O
século XX português, entre o Regicídio (1908) e o 25 de Abril de 1974, visto a
partir da Rua do Arsenal, é o tema do episódio inaugural da série televisiva História
a História, que este domingo começa a ser exibido na RTP Internacional. O autor
é Fernando Rosas, que nesta sua volta a Portugal diz sentir-se bem mais
confortável do que quando correu o país em campanhas políticas e eleitorais.
Uma
camisa (verde, nesse dia) debaixo dos tradicionais suspensórios (que também vão
variando de cor), o gesto largo e expressivo, a palavra fácil e clara de
professor, o à-vontade bem conhecido de tantas presenças televisivas… É com
esta imagem que, a partir deste domingo, o historiador Fernando Rosas (n.
Lisboa, 1946) vai entrar nas nossas casas com a série História a História.

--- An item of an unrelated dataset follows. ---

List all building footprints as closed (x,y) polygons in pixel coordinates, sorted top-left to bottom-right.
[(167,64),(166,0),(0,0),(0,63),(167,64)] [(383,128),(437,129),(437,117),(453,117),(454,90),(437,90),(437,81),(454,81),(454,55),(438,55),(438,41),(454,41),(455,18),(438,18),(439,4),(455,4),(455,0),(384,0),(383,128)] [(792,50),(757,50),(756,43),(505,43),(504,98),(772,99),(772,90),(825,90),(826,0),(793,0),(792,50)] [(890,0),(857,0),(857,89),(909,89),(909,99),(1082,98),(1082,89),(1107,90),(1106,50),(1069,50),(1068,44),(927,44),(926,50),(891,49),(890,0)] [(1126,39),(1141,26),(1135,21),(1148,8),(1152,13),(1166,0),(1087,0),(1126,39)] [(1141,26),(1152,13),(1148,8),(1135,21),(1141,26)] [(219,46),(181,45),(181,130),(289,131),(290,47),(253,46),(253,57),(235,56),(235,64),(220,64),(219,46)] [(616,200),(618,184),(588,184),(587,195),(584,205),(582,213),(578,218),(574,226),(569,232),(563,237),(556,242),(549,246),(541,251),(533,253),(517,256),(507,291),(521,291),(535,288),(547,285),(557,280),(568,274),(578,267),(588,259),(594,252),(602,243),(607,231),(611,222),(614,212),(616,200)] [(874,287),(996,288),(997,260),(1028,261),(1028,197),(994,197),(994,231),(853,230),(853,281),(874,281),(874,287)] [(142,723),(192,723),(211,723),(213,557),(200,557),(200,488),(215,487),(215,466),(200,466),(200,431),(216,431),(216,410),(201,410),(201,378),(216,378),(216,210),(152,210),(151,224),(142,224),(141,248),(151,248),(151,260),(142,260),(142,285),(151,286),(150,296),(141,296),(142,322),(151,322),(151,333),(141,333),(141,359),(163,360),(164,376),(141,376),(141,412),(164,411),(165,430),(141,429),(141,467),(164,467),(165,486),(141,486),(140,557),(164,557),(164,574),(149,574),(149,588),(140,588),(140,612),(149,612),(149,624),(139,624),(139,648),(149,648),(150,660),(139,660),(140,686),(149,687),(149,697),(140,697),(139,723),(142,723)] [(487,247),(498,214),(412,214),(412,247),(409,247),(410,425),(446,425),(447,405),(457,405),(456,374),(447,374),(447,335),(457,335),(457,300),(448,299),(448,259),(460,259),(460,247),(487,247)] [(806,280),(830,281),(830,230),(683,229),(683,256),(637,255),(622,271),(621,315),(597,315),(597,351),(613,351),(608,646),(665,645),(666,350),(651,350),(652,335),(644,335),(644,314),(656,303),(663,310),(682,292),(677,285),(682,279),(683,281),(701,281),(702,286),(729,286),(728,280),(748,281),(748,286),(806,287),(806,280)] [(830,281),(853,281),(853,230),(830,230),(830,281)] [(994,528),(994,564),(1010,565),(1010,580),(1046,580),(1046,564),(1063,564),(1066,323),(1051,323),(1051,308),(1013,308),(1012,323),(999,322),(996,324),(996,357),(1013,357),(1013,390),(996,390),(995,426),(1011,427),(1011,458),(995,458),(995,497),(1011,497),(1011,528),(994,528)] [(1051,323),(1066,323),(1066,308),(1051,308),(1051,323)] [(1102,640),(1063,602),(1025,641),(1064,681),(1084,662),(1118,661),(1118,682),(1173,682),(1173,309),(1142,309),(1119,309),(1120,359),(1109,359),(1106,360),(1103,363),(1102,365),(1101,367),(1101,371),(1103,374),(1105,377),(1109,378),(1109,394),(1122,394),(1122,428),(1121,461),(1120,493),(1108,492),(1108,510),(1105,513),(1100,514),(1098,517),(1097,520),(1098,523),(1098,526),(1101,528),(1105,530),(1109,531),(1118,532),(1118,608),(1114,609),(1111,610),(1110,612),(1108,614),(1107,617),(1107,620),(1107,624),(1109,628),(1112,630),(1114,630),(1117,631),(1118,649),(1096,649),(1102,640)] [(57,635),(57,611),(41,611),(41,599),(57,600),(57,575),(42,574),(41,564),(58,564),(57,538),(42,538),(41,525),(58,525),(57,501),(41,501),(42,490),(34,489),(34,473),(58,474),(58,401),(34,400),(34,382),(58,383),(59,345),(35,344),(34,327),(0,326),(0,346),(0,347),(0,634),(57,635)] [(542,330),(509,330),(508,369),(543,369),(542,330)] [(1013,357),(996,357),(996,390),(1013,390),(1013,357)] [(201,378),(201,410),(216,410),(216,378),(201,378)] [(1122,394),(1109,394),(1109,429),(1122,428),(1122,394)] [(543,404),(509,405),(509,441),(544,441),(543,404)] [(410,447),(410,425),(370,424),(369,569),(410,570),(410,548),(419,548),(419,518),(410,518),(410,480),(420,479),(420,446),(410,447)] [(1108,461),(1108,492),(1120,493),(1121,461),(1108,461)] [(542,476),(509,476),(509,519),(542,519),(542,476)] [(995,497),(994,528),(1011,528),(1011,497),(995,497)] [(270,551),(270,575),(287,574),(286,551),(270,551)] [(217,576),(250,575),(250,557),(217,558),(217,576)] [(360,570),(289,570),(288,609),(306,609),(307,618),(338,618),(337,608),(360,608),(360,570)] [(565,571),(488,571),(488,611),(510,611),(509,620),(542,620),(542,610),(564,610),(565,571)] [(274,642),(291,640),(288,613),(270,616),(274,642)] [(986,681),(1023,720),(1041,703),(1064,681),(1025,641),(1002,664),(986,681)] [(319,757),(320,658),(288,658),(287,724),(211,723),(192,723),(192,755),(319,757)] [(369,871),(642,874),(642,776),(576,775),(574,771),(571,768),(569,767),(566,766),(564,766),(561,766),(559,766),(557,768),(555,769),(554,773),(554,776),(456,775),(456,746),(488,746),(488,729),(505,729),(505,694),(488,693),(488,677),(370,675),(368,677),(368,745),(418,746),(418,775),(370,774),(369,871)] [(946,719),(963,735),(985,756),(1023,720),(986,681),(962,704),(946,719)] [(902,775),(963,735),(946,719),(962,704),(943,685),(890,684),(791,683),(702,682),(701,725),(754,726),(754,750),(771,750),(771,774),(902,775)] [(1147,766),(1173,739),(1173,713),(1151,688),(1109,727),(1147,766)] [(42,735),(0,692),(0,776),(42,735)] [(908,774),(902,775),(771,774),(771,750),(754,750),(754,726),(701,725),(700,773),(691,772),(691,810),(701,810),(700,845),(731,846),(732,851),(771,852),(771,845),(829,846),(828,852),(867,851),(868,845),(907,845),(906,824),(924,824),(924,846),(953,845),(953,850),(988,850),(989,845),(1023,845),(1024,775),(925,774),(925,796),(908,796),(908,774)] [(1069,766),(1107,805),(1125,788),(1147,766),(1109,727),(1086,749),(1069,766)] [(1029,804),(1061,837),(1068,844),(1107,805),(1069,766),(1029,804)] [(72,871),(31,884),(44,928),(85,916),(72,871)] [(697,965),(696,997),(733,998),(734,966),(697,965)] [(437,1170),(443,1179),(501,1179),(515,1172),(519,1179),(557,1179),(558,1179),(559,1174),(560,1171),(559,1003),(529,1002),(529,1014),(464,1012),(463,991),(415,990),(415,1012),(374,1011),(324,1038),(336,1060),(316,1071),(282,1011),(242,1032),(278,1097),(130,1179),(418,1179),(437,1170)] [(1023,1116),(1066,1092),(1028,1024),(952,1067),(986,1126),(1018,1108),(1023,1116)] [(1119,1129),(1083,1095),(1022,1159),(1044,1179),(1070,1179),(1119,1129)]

Numa primeira fase, o conjunto de 13 episódios vai ser exibido, semanalmente,
no horário nobre da RTP Internacional, e na RTP África (30 de Novembro); em
Janeiro entrará também na grelha da RTP nacional.
“Em
cada episódio vamos contar uma história a partir de um lugar, de uma
actividade, de uma personagem ou de um conjunto delas”, explica Fernando Rosas
na apresentação que faz ao PÚBLICO, no meio de mais um dia de filmagens, em
Ílhavo, desta sua experiência nova no formato documental televisivo.
O
primeiro episódio tem por título Rua do Arsenal, uma História Política do
Século XX. Com base nesta rua da Baixa de Lisboa nascida da reconstrução
pombalina, Fernando Rosas conta a história do século XX português, desde o
Regicídio de 1908 até ao 25 de Abril de 1974, passando pela implantação da
República, pelas revoltas, revoluções e episódios mais ou menos sangrentos das
primeiras décadas do século, e também pela consolidação do Estado Novo e pelos
discursos de Salazar na Sala do Risco do Arsenal. “É impressionante como uma
simples rua foi palco de tantos acontecimentos, e tão marcantes, da nossa
história contemporânea”, realça.
História
a História resulta de um convite da RTP, a que o historiador “não podia
dizer que não”. Elencou 13 temas, 13 histórias da História de Portugal, com a
“preocupação de a aproximar do grande público”.
A
meio da última semana, Fernando Rosas e a sua pequena equipa de sete pessoas –
dirigida pelo jovem produtor (GardenFilms) e realizador Bruno Morais
Cabral – percorriam numa autocaravana as margens da Ria de Aveiro a
registar imagens e testemunhos sobre a pesca do bacalhau. O PÚBLICO acompanhou
o segundo de dois dias de rodagem das imagens actuais que farão o nono episódio
da série, Faina Maior, a pesca do bacalhau. Primeiro, no interior do
arrastão “Santo André” (construído na Holanda, em 1948), que no antigo Forte da
Barra (agora Jardim Oudinot) perpetua a memória dessa faina mítica como uma
extensão do Museu Marítimo de Ílhavo; depois, já dentro do museu, frente ao
aquário de bacalhaus – “um dos peixes mais estúpidos que há, por isso fácil de
pescar”, comentava –, Fernando Rosas evoca, explica e desmonta o processo e o
imaginário associado a esta faina que ocupa um lugar à parte na história do
país. “Deixando de parte a questão de saber quem é que chegou primeiro à Terra
Nova, a verdade é que Portugal estava lá já no século XVI, com os seus barcos
de pesca”, diz o apresentador percorrendo o velho barco, agora “envernizado” a
azul-e-branco para objecto de museu.
Na
véspera, o cenário para esta viagem às memórias da faina tinha sido o belíssimo
lugre “Santa Manuela”, no interior do museu de Ílhavo. “Havia uma mística
ideológica criada pelo Estado Novo em volta da pesca do bacalhau, que incluía,
por exemplo, um Bispo do Mar que benzia os barcos à partida para a Terra Nova”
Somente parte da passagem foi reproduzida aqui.